HEADS SHAKE and mouths drop open when a 1940s-era biplane with a man standing between the wings flies by a crowd. But eyes really start popping when the plane makes a second pass with the "wing walker" dangling by his ankles.
It's the culmination of the Flying Circus Airshow in Bealeton, Va. Every Sunday it brings to life the golden age of aviation, with barnstorming biplanes, a parachute jumper, pilots performing high-flying aerobatics and the wing walker, who performs his daring act without a parachute.
Yasmin Zarabi of Warrenton, with mother Karen, is ready to go for a ride in the Inverted Roberta. The plane, part of the Flying Circus Airshow in Bealeton, Va., is a Stearman built in 1941.
(Photos Len Spoden For The Washington Post)
If your kids like the historic airplanes they see on the History Channel or at the National Air and Space Museum, they'll love the Flying Circus -- maybe as much as the people who put it on every week.
Many Sundays, Roger Henry suits up in a bright blue jumpsuit, dons his parachute, goggles and helmet, and heads into the sky in an open-cockpit plane only to jump out moments later. After free falling for several seconds, he pulls his chute and sails to the ground while "The Star-Spangled Banner" plays in the background.
"It's a flashback to a bygone era," he said enthusiastically on a recent Sunday. "It's just so cool." He made his first jump with the Marine Corps at Fort Benning and says every jump sends him back to that initial experience. "When I landed, I said, 'That was great -- I've got to do that again.' " That was 35 years ago, and he's thrilled to have the chance to jump with the Flying Circus.

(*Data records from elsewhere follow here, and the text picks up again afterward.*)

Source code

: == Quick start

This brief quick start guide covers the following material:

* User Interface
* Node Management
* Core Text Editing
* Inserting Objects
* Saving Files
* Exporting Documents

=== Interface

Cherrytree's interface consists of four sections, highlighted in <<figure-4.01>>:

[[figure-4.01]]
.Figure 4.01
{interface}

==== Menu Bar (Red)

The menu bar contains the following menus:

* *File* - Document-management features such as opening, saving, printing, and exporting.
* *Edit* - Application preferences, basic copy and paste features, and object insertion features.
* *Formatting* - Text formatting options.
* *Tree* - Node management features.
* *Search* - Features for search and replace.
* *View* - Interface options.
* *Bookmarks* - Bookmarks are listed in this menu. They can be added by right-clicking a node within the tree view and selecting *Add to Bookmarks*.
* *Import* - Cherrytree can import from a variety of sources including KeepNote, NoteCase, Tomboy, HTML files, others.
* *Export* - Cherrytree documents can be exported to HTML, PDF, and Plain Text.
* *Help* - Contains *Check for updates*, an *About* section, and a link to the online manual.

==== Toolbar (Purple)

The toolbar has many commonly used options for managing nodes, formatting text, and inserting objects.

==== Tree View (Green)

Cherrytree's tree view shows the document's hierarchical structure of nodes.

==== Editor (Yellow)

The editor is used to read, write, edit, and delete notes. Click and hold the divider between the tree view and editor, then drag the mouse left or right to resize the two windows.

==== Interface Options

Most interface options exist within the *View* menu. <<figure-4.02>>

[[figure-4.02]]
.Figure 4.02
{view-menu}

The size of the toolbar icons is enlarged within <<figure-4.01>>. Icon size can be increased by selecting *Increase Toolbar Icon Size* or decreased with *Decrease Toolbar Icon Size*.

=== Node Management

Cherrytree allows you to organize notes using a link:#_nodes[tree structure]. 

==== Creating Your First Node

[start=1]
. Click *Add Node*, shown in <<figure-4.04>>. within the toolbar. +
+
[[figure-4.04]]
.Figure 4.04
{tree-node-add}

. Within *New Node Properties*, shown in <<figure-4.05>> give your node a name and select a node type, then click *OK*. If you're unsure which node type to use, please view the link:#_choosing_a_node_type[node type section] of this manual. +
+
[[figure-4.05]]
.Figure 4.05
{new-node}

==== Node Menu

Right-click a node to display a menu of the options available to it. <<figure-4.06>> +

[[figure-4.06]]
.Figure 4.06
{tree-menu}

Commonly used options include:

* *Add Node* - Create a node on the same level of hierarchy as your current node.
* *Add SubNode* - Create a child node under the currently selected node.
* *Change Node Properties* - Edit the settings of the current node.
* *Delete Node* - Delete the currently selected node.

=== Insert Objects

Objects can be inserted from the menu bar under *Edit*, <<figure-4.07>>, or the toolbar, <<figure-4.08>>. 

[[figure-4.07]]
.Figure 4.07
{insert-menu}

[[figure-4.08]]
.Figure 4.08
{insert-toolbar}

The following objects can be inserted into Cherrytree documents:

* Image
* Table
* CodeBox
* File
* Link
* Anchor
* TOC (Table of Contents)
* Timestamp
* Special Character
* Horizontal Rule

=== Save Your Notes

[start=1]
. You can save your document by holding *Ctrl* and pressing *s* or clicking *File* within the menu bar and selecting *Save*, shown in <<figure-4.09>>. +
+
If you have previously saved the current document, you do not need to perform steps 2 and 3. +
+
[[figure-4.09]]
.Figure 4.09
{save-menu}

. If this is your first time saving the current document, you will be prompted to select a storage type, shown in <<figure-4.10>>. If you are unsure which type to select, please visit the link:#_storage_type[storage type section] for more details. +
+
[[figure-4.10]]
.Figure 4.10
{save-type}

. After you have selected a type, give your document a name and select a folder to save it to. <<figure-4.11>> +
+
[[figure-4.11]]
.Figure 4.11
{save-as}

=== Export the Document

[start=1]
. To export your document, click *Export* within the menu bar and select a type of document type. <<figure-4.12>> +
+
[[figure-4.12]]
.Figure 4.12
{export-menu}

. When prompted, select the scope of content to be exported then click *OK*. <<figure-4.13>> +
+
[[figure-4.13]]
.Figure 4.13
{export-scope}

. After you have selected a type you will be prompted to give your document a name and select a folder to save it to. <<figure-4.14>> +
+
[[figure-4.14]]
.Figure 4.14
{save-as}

Jim McWhorter, a private pilot for 30 years and an air show volunteer for the past six years, flies the 450-horsepower Stearman that Roger jumps out of and shares his enthusiasm. "The circus, the fun, it gets in your blood and stays with you. For six months every year, I get to run away and join the circus. It's just awesome!"
Hearing the rumble of propellers and watching the brightly colored biplanes twirl through the sky, kids have the same reaction. "I want to come back," says 9-year-old Blake Coolidge of Great Falls halfway through the 90-minute air show. "It's cool and really fun. The airplanes are really neat."
Most of the dozen or so vintage planes in the show each week were built in the early 1930s, an awe-inspiring era in aviation's early history. Many World War I pilots wanted to keep flying after their service ended, so they put on death-defying barnstorming and aerobatics to attract people to buy rides on their airplanes, according to John D. King, president of the Flying Circus Airshow. Later the same planes were used to train World War II soldiers. "They're extremely strong -- they were built like tanks," says King, who is also a commercial airline pilot.
And for the past 30 years, the Flying Circus has provided the opportunity for people to see these old airplanes, he says. As the pilots and crew re-create aviation history overhead, an emcee explains the planes of yesteryear and a "baron" with a mock German accent adds a touch of humor to the show.
"It's great that we don't lose this history," says Joda Coolidge, noting that she's happy to get her son Blake "away from electronics and back to good old-fashioned fun." The show typically includes the initial parachute jump, the knuckle-biting wing walk, a handful of biplanes flying in various formations and several acrobatic routines that send planes vertically into the sky, twirling through loop-the-loops and hanging almost upside-down. There's also a demonstration of airmail's early days when planes picked up mailbags on the fly, as well as several gags, usually involving the baron. After the show ends, the planes and pilots line up on a grassy airfield to sign autographs and let kids and parents get a close-up view of the planes. And like pilots did decades ago, many offer rides before and after the show.
King says it's the love of flying that unites the all-volunteer crew to put on the Flying Circus Airshow every week. He notes that many of the pilots admired these planes as kids. "To have the opportunity to fly them is just incredible."
FLYING CIRCUS AIRSHOW -- Route 644, just east of Route 17, in Bealeton, Va., about 14 miles south of Warrenton. 540-439-8661. www.flyingcircusairshow.com. Shows run May through October. Gates open at 11, and the 90-minute air show begins every Sunday at 2:30. $10, $3 for children 3 to 12, free for kids under 3. You can pack your own picnic to enjoy before or during the show. Fifi's Cafe sells hot dogs, barbecue, chips, popcorn and ice cream, and a gift shop sells T-shirts, balsa wood fliers and other souvenirs. Many of the Flying Circus pilots offer 15-minute airplane rides; prices depend on type of plane and whether aerobatics are done and start at $30 for children and $50 for adults.